PROBLEM TO WORK ON: Within the entries that follow, show each line where the word "will" occurs.
-- DATASET CONTENT follows --
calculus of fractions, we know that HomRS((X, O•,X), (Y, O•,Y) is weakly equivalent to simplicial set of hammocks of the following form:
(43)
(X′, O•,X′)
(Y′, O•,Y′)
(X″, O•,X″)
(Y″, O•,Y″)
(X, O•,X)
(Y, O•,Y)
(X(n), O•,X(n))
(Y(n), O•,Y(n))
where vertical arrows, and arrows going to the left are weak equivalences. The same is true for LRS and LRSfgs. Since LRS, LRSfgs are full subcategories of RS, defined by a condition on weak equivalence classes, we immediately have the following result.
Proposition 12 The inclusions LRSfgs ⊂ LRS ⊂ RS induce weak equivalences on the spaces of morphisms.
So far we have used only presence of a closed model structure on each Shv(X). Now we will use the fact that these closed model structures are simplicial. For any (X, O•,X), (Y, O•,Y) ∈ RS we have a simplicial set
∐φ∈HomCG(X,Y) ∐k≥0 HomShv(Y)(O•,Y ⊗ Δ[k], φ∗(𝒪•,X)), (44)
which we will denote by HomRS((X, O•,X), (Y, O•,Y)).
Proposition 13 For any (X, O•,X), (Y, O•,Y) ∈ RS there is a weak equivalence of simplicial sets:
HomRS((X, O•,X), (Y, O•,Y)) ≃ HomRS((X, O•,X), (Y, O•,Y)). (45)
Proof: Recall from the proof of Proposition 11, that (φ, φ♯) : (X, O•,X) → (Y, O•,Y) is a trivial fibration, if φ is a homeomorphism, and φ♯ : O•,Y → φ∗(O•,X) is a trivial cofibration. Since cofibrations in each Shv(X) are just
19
-- DATASET CONTENT concluded --
PROBLEM SOLUTION:
So far we have used only presence of a closed model structure on each Shv(X). Now we will use the fact that these closed model structures are simplicial. For any (X, O•,X), (Y, O•,Y) ∈ RS we have a simplicial set
which we will denote by HomRS((X, O•,X), (Y, O•,Y)).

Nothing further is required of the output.